• _Task input_:
= = =

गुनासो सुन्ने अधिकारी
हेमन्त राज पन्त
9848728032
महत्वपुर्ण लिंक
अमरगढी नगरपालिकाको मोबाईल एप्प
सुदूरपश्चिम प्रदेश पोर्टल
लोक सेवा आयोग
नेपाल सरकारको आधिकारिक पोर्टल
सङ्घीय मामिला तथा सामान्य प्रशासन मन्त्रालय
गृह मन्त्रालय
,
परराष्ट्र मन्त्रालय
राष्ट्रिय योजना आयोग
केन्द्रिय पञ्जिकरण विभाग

= = =

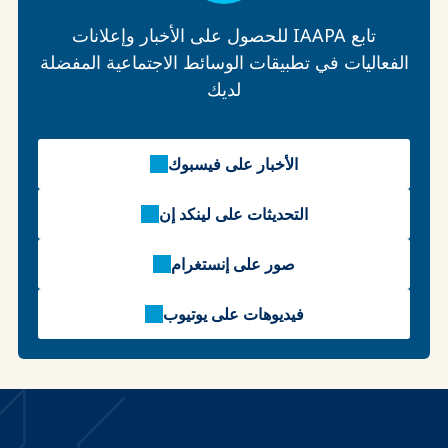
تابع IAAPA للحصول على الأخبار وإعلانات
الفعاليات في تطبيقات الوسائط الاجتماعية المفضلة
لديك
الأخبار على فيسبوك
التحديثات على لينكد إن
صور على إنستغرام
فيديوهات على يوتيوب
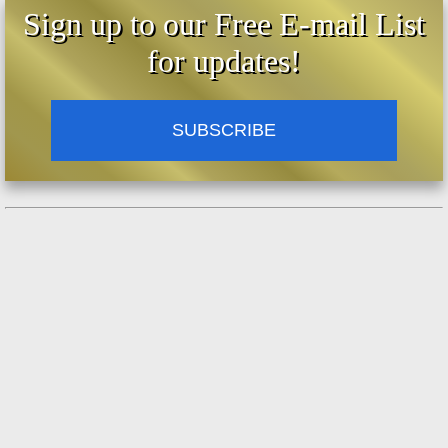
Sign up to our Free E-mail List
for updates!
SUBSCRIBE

= = =

• _Job_:
What do the lines above say from the one containing "सङ्घीय मामिला तथा सामान्य प्रशासन मन्त्रालय" down to the one containing "केन्द्रिय पञ्जिकरण विभाग"? Return them exactly, both end lines included, and only them.

• _Written response_:
सङ्घीय मामिला तथा सामान्य प्रशासन मन्त्रालय
गृह मन्त्रालय
,
परराष्ट्र मन्त्रालय
राष्ट्रिय योजना आयोग
केन्द्रिय पञ्जिकरण विभाग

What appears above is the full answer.